# [Ziel der Übung]
Kannst du sämtliche Zeilen der folgenden Auflistung als nummerierte Liste darstellen und dabei Leerzeilen weglassen?

# [Bereitgestellte Auflistung]
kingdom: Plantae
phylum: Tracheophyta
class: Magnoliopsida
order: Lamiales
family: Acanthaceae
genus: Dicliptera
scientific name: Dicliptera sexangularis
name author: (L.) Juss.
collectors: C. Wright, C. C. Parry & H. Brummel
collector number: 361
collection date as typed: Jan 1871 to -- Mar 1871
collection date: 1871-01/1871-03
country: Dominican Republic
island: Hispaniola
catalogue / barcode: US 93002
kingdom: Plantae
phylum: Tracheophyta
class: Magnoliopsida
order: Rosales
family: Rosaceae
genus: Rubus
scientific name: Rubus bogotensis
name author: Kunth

# [Erwartete Antwort]
1. kingdom: Plantae
2. phylum: Tracheophyta
3. class: Magnoliopsida
4. order: Lamiales
5. family: Acanthaceae
6. genus: Dicliptera
7. scientific name: Dicliptera sexangularis
8. name author: (L.) Juss.
9. collectors: C. Wright, C. C. Parry & H. Brummel
10. collector number: 361
11. collection date as typed: Jan 1871 to -- Mar 1871
12. collection date: 1871-01/1871-03
13. country: Dominican Republic
14. island: Hispaniola
15. catalogue / barcode: US 93002
16. kingdom: Plantae
17. phylum: Tracheophyta
18. class: Magnoliopsida
19. order: Rosales
20. family: Rosaceae
21. genus: Rubus
22. scientific name: Rubus bogotensis
23. name author: Kunth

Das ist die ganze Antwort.